For reading email (to trigger workflows from incoming messages), imaplib with the imap-tools wrapper is clean:

from imap_tools import MailBox

with MailBox("imap.gmail.com").login("you@gmail.com", "password") as mb:
    for msg in mb.fetch(limit=10, reverse=True):
        if "invoice" in msg.subject.lower():
            for att in msg.attachments:
                Path(f"invoices/{att.filename}").write_bytes(att.payload)

Working with spreadsheets

openpyxl for Excel, pandas for anything involving data manipulation:

import pandas as pd

# Read a CSV, filter rows, write a cleaned version
df = pd.read_csv("expenses.csv")
df["date"] = pd.to_datetime(df["date"])
df = df[df["amount"] > 0]
df.groupby("category")["amount"].sum().to_csv("summary.csv")

For Google Sheets, gspread with a service account gives you read/write access without OAuth flows for server-side scripts.

API integration patterns

Most productivity automation eventually involves calling an API. A few patterns worth standardising:

import httpx
from tenacity import retry, stop_after_attempt, wait_exponential

@retry(stop=stop_after_attempt(3), wait=wait_exponential(min=1, max=10))
def fetch_data(url: str) -> dict:
    resp = httpx.get(url, timeout=10)
    resp.raise_for_status()
    return resp.json()

tenacity for retries with exponential backoff is essential for any script hitting external APIs.
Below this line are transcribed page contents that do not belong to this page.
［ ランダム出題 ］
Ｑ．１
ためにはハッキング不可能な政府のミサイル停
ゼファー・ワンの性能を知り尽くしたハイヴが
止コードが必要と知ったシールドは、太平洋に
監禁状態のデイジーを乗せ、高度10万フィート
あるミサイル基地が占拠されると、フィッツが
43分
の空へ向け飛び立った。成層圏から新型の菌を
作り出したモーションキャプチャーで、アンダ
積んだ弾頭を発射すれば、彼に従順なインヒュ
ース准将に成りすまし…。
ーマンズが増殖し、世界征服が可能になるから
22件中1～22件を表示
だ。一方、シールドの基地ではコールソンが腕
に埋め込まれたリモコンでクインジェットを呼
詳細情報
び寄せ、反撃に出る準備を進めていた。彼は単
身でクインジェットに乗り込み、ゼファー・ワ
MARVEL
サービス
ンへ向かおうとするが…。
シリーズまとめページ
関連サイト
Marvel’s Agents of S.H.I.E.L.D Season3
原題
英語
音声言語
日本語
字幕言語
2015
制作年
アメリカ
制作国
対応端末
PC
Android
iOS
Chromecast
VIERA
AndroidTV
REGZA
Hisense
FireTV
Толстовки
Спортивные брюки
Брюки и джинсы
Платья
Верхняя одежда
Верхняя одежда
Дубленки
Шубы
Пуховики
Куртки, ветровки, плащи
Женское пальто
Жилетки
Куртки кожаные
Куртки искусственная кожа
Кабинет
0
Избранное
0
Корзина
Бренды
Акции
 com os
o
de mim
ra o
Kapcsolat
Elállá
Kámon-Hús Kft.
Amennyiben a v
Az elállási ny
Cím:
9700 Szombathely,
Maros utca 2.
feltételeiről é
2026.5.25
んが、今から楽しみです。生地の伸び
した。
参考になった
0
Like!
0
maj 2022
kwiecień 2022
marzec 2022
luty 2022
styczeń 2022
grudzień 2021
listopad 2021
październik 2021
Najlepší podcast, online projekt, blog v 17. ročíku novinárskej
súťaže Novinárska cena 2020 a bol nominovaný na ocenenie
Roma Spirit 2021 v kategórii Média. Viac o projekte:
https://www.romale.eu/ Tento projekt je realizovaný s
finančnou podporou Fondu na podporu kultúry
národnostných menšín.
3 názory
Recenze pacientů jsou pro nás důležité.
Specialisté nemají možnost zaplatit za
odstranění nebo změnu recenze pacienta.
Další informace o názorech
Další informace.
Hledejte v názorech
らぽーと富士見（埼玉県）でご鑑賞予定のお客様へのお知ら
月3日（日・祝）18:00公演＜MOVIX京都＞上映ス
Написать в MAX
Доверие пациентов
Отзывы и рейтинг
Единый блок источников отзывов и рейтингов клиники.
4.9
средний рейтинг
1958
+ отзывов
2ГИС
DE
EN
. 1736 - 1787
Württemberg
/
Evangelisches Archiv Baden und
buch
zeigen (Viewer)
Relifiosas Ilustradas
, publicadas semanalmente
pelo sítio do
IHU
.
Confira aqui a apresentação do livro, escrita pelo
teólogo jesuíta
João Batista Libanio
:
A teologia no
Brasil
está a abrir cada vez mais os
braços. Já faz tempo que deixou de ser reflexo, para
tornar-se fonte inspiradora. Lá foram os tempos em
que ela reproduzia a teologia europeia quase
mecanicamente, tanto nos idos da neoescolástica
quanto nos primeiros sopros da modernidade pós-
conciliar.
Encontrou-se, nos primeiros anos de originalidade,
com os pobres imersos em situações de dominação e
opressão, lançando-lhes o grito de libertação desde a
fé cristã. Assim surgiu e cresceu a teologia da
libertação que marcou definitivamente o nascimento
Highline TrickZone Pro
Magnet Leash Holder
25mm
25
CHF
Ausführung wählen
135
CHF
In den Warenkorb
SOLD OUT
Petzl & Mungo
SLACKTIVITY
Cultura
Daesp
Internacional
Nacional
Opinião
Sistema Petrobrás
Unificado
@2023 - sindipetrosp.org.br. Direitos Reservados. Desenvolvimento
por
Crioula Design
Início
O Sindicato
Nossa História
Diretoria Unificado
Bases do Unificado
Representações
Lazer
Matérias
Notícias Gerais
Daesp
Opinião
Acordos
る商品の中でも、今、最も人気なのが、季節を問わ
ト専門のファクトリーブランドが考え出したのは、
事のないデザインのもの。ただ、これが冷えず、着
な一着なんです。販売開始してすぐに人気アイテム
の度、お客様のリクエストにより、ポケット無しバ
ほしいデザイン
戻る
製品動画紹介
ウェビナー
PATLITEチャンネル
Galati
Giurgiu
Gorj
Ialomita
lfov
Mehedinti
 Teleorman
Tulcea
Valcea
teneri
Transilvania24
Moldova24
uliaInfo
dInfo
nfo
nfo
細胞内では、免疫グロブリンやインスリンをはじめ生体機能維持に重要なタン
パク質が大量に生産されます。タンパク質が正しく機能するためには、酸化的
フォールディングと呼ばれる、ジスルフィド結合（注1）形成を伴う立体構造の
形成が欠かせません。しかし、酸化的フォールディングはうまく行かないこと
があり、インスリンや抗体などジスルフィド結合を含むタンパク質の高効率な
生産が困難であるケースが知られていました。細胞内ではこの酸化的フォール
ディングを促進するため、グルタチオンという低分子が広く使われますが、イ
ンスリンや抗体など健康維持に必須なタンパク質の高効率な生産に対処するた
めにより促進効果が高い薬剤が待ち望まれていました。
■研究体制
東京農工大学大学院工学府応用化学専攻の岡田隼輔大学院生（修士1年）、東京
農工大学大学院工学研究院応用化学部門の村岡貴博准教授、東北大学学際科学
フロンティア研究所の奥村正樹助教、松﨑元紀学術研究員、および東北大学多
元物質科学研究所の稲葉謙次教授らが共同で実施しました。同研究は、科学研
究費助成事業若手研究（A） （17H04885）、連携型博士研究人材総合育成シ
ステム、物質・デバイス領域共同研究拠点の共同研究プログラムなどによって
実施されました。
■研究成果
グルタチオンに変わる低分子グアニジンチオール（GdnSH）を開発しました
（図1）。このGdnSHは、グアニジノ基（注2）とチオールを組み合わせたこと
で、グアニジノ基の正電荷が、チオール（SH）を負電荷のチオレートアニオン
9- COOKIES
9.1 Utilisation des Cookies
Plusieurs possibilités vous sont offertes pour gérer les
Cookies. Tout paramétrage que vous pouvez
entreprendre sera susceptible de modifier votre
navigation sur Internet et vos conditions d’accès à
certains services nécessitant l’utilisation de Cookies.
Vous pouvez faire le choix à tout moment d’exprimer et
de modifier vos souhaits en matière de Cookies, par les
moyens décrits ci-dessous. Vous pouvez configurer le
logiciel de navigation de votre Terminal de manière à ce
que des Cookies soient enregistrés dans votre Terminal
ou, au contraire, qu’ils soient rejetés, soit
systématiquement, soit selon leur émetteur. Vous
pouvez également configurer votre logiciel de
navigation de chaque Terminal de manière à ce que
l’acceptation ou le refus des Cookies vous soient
Networks fail; build that assumption in from the start.

Building a personal CLI

Once you have a collection of scripts, typer turns them into a proper CLI with minimal boilerplate:

import typer

app = typer.Typer()

@app.command()
def organise(
    folder: str = typer.Argument(..., help="Folder to organise"),
    dry_run: bool = typer.Option(False, "--dry-run"),
):
    """Organise files in FOLDER by date."""
    ...

if __name__ == "__main__":
    app()

Pair with pipx install -e . to make your personal tools available system-wide without polluting your global Python environment.

Putting it together

The workflow I’ve settled on for new automation scripts:

Prototype in a notebook — fast iteration, easy to inspect intermediate state
Extract to a module — once the logic is stable, move it out of the notebook
Add a CLI with typer — makes it usable from other scripts and cron
Schedule with APScheduler or cron depending on whether it needs to stay resident
Log to a file — logging with a rotating file handler so you can debug failures after the fact

The scripts that have saved me the most time are the boring ones: the one that moves files, the one that sends a summary email, the one that checks whether a service is up and pages me if not. None of them are clever. All of them are running right now.